This NYTimes article, "Does America Need Manufacturing?," perfectly encapsulates why industrial policy must become a major component of the government's efforts to renew and rebuild the American economy. There are strong echoes in this article of Clyde Prestowitz' "The Betrayal of American Propserity," a book that convinced me to move away from software programming and toward economics.
Important Quotes:
For decades, the federal government has generally resisted throwing its weight - and its money - behind particular industries. If the market was killing manufacturing jobs, it was pointless to fight it. The government wasn't in the business of picking winners.
Repatriating a high-tech manufacturing plant to the United States is not simply a matter of hiring the local talent. It requires good-old foreign know-how. "We call it 'copy exact,' " Forcier said. "We bought a company in Korea that had the technology around this type of battery and had developed the manufacturing process there. We basically brought that here, copied it exactly and scaled it up." A123 also brought a team of six Korean engineers to help transfer the technology to the U.S. and sent a team of Americans to Korea to learn.
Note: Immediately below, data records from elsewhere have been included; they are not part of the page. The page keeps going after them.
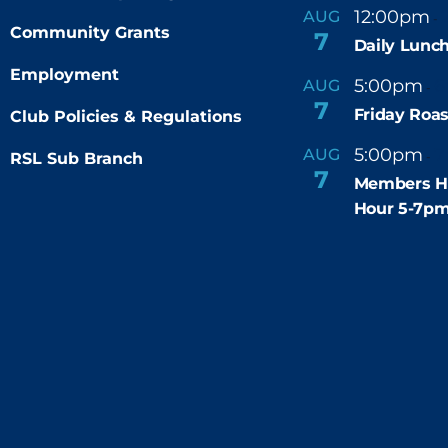
12:00pm
AUG
-
Community Grants
7
Daily Lunch
Employment
5:00pm
6
AUG
-
7
Friday Roas
Club Policies & Regulations
5:00pm
7
AUG
RSL Sub Branch
-
7
Members H
Hour 5-7p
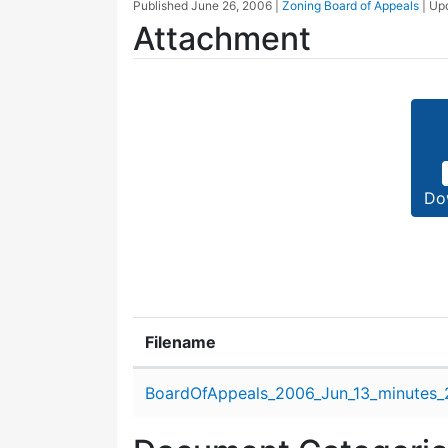
Published
June 26, 2006
|
Zoning Board of Appeals
| Up
Attachment
Do
Filename
Attachment details
BoardOfAppeals_2006_Jun_13_minutes_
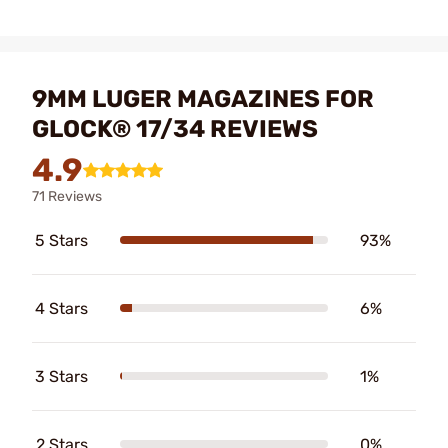
9MM LUGER MAGAZINES FOR
GLOCK® 17/34 REVIEWS
4.9
71 Reviews
5 Stars
93%
4 Stars
6%
3 Stars
1%
2 Stars
0%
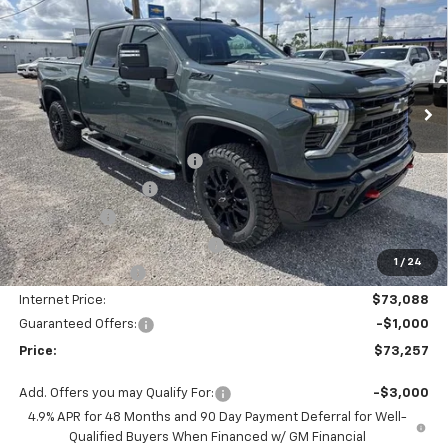
PRICE
SAVINGS
VIN:
1GC1KNEY3TF241000
Stock:
SC19417
Model:
CK20743
Ext.
Int.
In Stock
Less
MSRP:
$81,209
Autogaurd VIN Serialization
+$495
Documentation Fee
+$436
Locking Lugs
+$189
ELT/ Title and Convivence Fees
+$49
1
/
24
Supreme Savings:
-$8,121
Internet Price:
$73,088
Guaranteed Offers:
-$1,000
Price:
$73,257
Add. Offers you may Qualify For:
-$3,000
4.9% APR for 48 Months and 90 Day Payment Deferral for Well-
Qualified Buyers When Financed w/ GM Financial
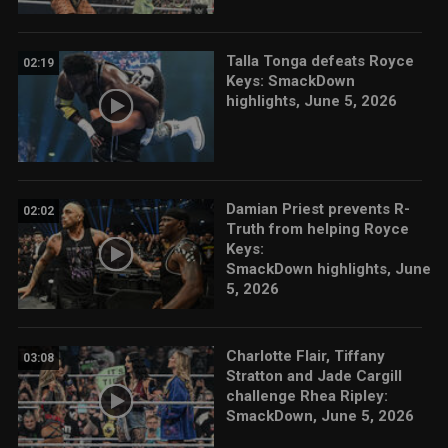
Talla Tonga defeats Royce
02:19
Keys: SmackDown
highlights, June 5, 2026
Damian Priest prevents R-
02:02
Truth from helping Royce
Keys:
SmackDown highlights, June
5, 2026
Charlotte Flair, Tiffany
03:08
Stratton and Jade Cargill
challenge Rhea Ripley:
SmackDown, June 5, 2026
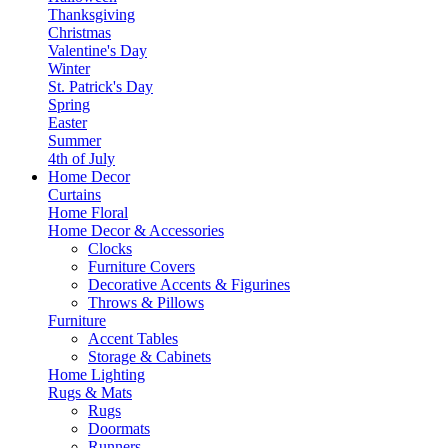
Thanksgiving
Christmas
Valentine's Day
Winter
St. Patrick's Day
Spring
Easter
Summer
4th of July
Home Decor
Curtains
Home Floral
Home Decor & Accessories
Clocks
Furniture Covers
Decorative Accents & Figurines
Throws & Pillows
Furniture
Accent Tables
Storage & Cabinets
Home Lighting
Rugs & Mats
Rugs
Doormats
Runners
And most importantly to what I study:
Federal agencies like the Department of Energy have long financed scientific research - through university grants, for instance - on technologies like lithium-ion batteries. But a basic feature of government policy is to allow corporations and entrepreneurs to pick through the results of that research, commercialize the promising ideas and let the market sort things out. In other countries, it often works differently. Governments are more willing to help companies pool information about a new industry or technology and (especially in Korea and China) assist with the early-stagecommercialization of products, including the construction of plants. While Patil was getting booted from executive offices at Ford, companies in Asia, in some cases with a boost from their governments, focused on streamlining the manufacturing process. Battery performance steadily improved, and costs dropped. By the mid-2000s, it was clear that if the lithium-ion battery continued to get better at the same rate, the product might soon be suited for automobiles.
This is the story of a hundred different small industries that have been moved out of the United States due to the more aggressive policies of other governments. At some point, the U.S. will have to respond if it ever hopes to change the economy's dynamic.